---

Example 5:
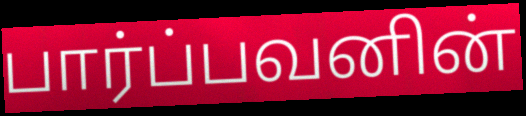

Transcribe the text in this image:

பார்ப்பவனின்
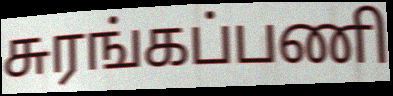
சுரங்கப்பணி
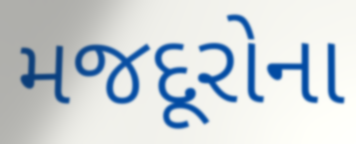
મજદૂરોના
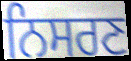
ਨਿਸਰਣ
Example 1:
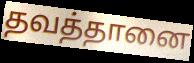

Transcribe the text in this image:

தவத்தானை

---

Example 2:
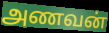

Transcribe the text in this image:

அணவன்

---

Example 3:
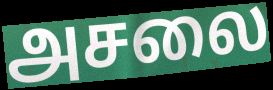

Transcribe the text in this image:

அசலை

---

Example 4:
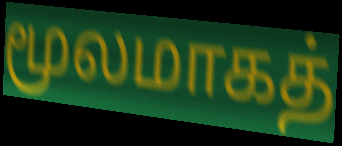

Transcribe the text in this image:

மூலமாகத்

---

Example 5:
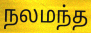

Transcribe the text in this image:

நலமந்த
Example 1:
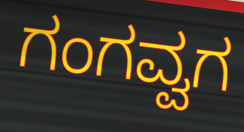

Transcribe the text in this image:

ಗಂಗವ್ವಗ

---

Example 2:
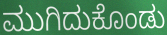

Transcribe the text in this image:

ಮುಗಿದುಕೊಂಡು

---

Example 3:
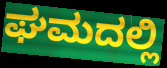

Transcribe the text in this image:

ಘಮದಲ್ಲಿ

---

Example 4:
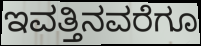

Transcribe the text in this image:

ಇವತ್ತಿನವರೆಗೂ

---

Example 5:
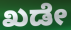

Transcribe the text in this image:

□ □ □ □

* DIRECTIONS *
Once the pictures are set aside, write out the entries verbatim.

* EXERCISE SOLUTION *
---

Example 5:

Transcribe the text in this image:

பார்ப்பவனின்
சுரங்கப்பணி
મજદૂરોના
ਨਿਸਰਣ
Example 1:

Transcribe the text in this image:

தவத்தானை

---

Example 2:

Transcribe the text in this image:

அணவன்

---

Example 3:

Transcribe the text in this image:

அசலை

---

Example 4:

Transcribe the text in this image:

மூலமாகத்

---

Example 5:

Transcribe the text in this image:

நலமந்த
Example 1:

Transcribe the text in this image:

ಗಂಗವ್ವಗ

---

Example 2:

Transcribe the text in this image:

ಮುಗಿದುಕೊಂಡು

---

Example 3:

Transcribe the text in this image:

ಘಮದಲ್ಲಿ

---

Example 4:

Transcribe the text in this image:

ಇವತ್ತಿನವರೆಗೂ

---

Example 5:

Transcribe the text in this image:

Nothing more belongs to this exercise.